Commitment of Multinational Corporations to Global Initiatives: The Role of Domestic Labor Institutions

PI: Srividya Jandhyala, Assistant Professor, Department of International Business, GWSB

Brief Description:
This project will address the question: When do Multinational Corporations (MNCs) join global initiatives? Global initiatives are voluntary programs that guide and constrain the activities of firms, rather than governments, by specifying standards that sometimes exceed government regulations. Existing literature examining the MNCs choice to join a particular initiative and the timing of that decision is limited to the firm's social characteristics, generally in case studies or small samples. Unlike prior research, this project proposes an empirical examination of a large sample of MNCs focusing on the institutional element; specifically the strength of the labor laws and regulations in a firm's home country and other countries that it has operations in. The PI will examine a firm's membership in the UN Global Compact, the world's largest sustainability initiative that stipulates compliance with human rights and labor policies in order to understand the interaction between domestic laws and global initiatives.

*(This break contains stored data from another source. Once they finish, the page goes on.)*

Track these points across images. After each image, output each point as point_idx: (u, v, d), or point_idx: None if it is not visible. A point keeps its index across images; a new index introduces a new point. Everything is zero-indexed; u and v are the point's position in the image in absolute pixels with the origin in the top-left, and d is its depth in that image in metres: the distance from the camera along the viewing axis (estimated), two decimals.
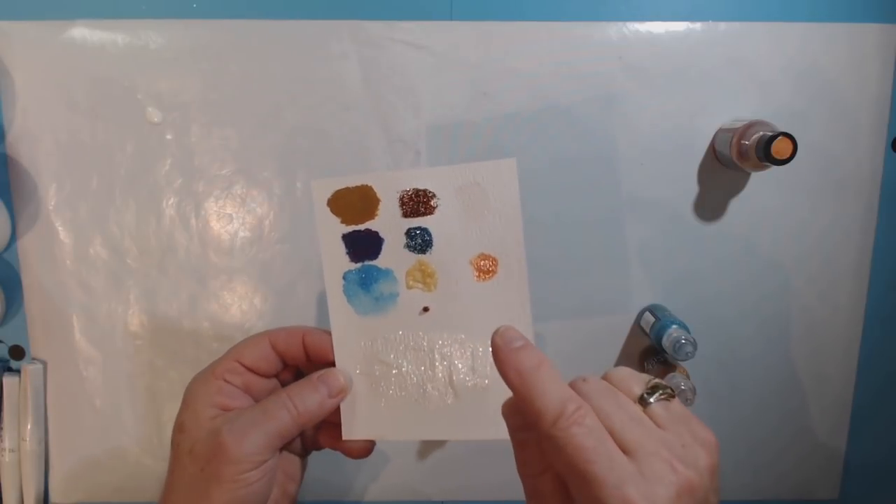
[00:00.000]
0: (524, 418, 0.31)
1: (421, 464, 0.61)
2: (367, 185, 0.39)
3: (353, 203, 0.39)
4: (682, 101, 0.55)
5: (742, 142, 0.50)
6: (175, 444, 0.38)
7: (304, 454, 0.43)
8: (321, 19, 0.53)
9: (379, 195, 0.39)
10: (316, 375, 0.39)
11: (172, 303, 0.57)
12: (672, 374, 0.53)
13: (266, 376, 0.41)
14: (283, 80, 0.54)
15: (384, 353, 0.41)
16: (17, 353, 0.58)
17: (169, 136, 0.55)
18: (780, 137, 0.47)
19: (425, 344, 0.40)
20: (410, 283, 0.40)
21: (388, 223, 0.39)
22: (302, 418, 0.38)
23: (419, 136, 0.55)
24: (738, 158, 0.51)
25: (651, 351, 0.58)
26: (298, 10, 0.54)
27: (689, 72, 0.54)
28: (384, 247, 0.40)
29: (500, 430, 0.38)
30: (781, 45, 0.54)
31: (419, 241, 0.39)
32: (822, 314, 0.59)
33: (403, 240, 0.40)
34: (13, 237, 0.56)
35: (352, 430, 0.41)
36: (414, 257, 0.40)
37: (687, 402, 0.51)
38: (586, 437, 0.28)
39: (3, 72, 0.53)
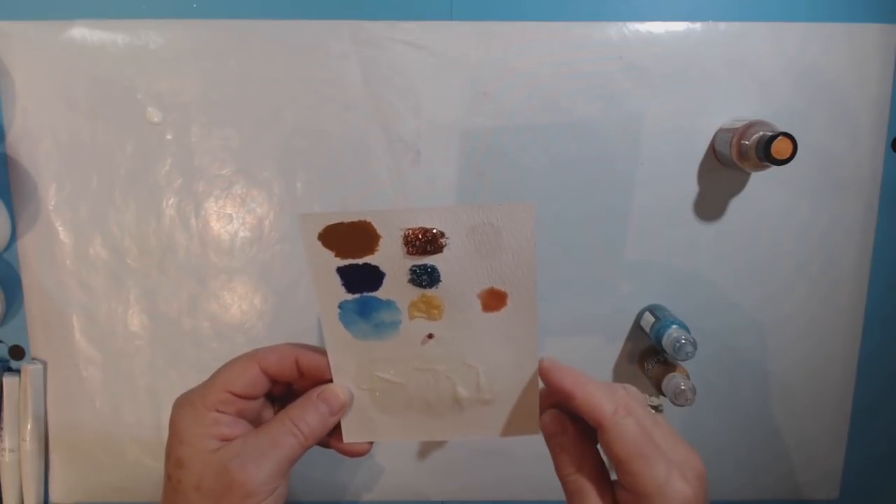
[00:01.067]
0: (563, 425, 0.37)
1: (421, 464, 0.61)
2: (365, 221, 0.36)
3: (349, 238, 0.36)
4: (682, 101, 0.55)
5: (742, 142, 0.50)
6: (175, 479, 0.37)
7: None
8: (321, 19, 0.53)
9: (379, 231, 0.36)
10: (315, 393, 0.39)
11: (172, 303, 0.57)
12: (672, 374, 0.53)
13: (256, 398, 0.40)
14: (283, 80, 0.54)
15: (385, 373, 0.40)
16: (17, 353, 0.58)
17: (169, 136, 0.55)
18: (780, 137, 0.47)
19: (429, 366, 0.40)
20: (414, 313, 0.39)
21: (390, 259, 0.37)
22: (308, 441, 0.38)
23: (419, 136, 0.55)
24: (738, 158, 0.51)
25: (651, 351, 0.58)
26: (298, 10, 0.54)
27: (689, 72, 0.54)
28: (385, 280, 0.38)
29: (499, 431, 0.40)
30: (781, 45, 0.54)
31: (426, 279, 0.37)
32: (822, 314, 0.59)
33: (407, 275, 0.37)
34: (13, 237, 0.56)
35: (352, 434, 0.41)
36: (419, 291, 0.38)
37: (687, 402, 0.51)
38: (637, 425, 0.34)
39: (3, 72, 0.53)
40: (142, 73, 0.54)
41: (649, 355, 0.57)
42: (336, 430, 0.40)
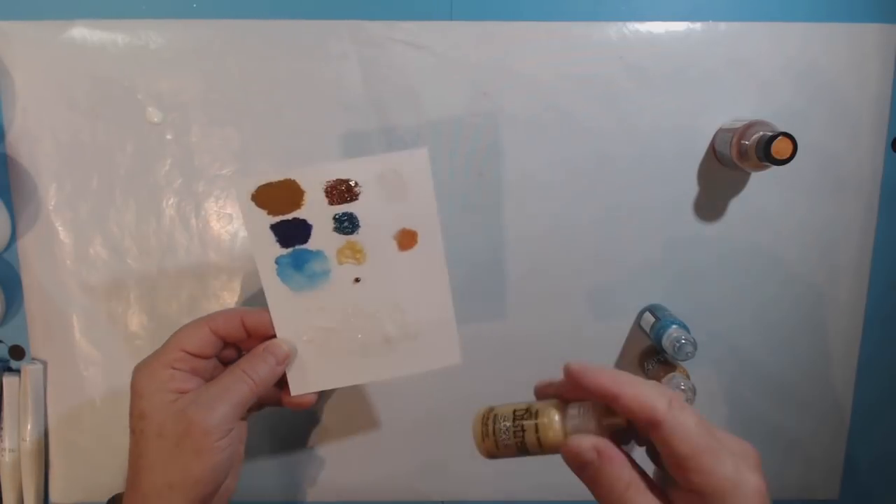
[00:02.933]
0: (606, 453, 0.33)
1: (421, 464, 0.61)
2: (290, 179, 0.42)
3: (278, 196, 0.42)
4: (682, 101, 0.55)
5: (742, 142, 0.50)
6: (138, 430, 0.41)
7: (246, 417, 0.47)
8: (321, 19, 0.53)
9: (303, 187, 0.42)
10: (262, 347, 0.44)
11: (172, 303, 0.57)
12: (672, 374, 0.53)
13: (209, 358, 0.44)
14: (283, 80, 0.54)
15: (322, 321, 0.44)
16: (17, 353, 0.58)
17: (169, 136, 0.55)
18: (780, 137, 0.47)
19: (359, 309, 0.44)
20: (342, 259, 0.44)
21: (316, 211, 0.42)
22: (258, 387, 0.42)
23: (419, 136, 0.55)
24: (738, 158, 0.51)
25: (651, 351, 0.58)
26: (298, 10, 0.54)
27: (689, 72, 0.54)
28: (313, 232, 0.43)
29: (427, 364, 0.45)
30: (781, 45, 0.54)
31: (347, 225, 0.43)
32: (822, 314, 0.59)
33: (332, 224, 0.43)
34: (13, 237, 0.56)
35: (298, 386, 0.45)
36: (343, 238, 0.43)
37: (687, 401, 0.51)
38: (695, 417, 0.32)
39: (3, 72, 0.53)
40: (142, 73, 0.54)
41: (649, 355, 0.57)
42: (285, 387, 0.45)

Two Hundred Years of Financial Integration: Growth, Crises, and Financial Contagion

PI: Graciela Kaminsky, Professor, Department of Economics, CCAS

Brief Description:
The last three decades have been witness to a dramatic process of globalization. This process of integration was warmly welcomed around the world since it was believed that financial integration allows capital to travel to its most attractive destination. But the boom in international capital flows of the 1990s ended with currency crises around the world. Again in the mid-2000s, international capital flows sharply increased, with the United States and Great Britain becoming the most important beneficiaries of this surge. This boom also ended with a collapse and worldwide crisis beginning in 2007 and we are now in the midst of a sovereign crisis in Europe. What went wrong? What should policy makers do? This project constructs a new database on international capital flows since the beginning of the 19th century to compare the boom-bust cycles during the heydays of financial integration before 1931 and the crises that followed them with those of the last three decades to understand the differences between crises that start in the financial centers (such as crises of 1929 and 2007) and those that start in the periphery (such as the Baring crisis of 1890 and Mexico crisis of 1994) as well as to assess the various channels of financial contagion and the policies should be implemented to reduce the spillovers of the crises.

Innovation and the Organization of R&D Activities in the Multinational Firm

PI: Anu Phene, Associate Professor, Department of International Business, GWSB

Brief Description:
Research on multinational firm (MNC) innovation has examined the global dispersion of the firm's R&D network. However an area that has been largely overlooked in this research is how MNCs organize their global R&D networks and the consequent implications for firm innovation. Teece (1996) posits that firm organization is an important determinant of innovation and the links between firm structure and innovation process are poorly understood. We propose that in order to understand multinational firm innovation, it is critical to look beyond the existing emphasis of international dispersion of activity and evaluate how global R&D networks are organized. As the resource based view suggests it is not merely the possession of resources but the organization and management of these resources that determine firm capability and therefore competitive advantage. Our research question in this study is, "How does the organization of the MNCs global R&D network influence its innovation?". We evaluate the organization of the MNCs global R&D network by examining a) the national factors that determine configuration of the network and b) organizational factors that influence co-ordination within the network. We suggest that while configuration of the R&D network is important, effective co-ordination moderates the relationship between configuration and innovation, often compensating for the effects of a less optimal structure or strengthening the effects of an appropriate configuration.